**SUPPLIED MATERIAL**.
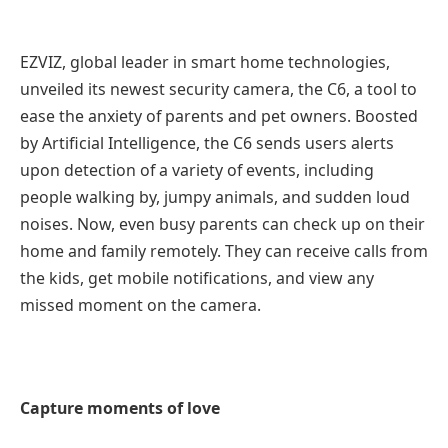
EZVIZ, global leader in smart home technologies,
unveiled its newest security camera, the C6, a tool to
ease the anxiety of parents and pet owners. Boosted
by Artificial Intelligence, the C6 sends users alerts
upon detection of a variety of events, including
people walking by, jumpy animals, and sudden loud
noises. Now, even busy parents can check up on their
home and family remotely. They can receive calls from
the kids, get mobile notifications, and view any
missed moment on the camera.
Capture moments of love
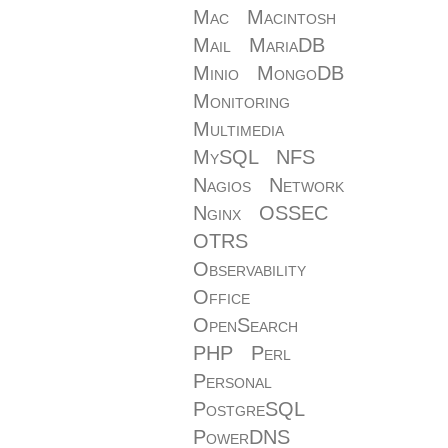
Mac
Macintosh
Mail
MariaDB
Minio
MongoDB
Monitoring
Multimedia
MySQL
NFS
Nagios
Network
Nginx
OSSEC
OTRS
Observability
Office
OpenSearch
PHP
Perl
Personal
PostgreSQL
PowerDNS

---

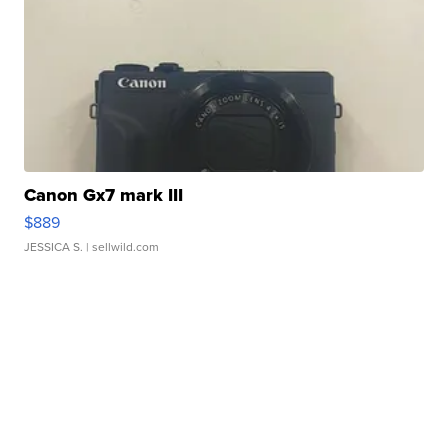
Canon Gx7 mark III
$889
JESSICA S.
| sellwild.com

**AIM OF THE EXERCISE**. Rewrite the part of the items that begins with the line containing "EZVIZ, global leader" and ends with the line containing "home and family" as a Markdown table with a Row column numbering each line and a Line column holding its text, leaving out any blank lines.

**WORKED SOLUTION**.
| Row | Line |
|---|---|
| 1 | EZVIZ, global leader in smart home technologies, |
| 2 | unveiled its newest security camera, the C6, a tool to |
| 3 | ease the anxiety of parents and pet owners. Boosted |
| 4 | by Artificial Intelligence, the C6 sends users alerts |
| 5 | upon detection of a variety of events, including |
| 6 | people walking by, jumpy animals, and sudden loud |
| 7 | noises. Now, even busy parents can check up on their |
| 8 | home and family remotely. They can receive calls from |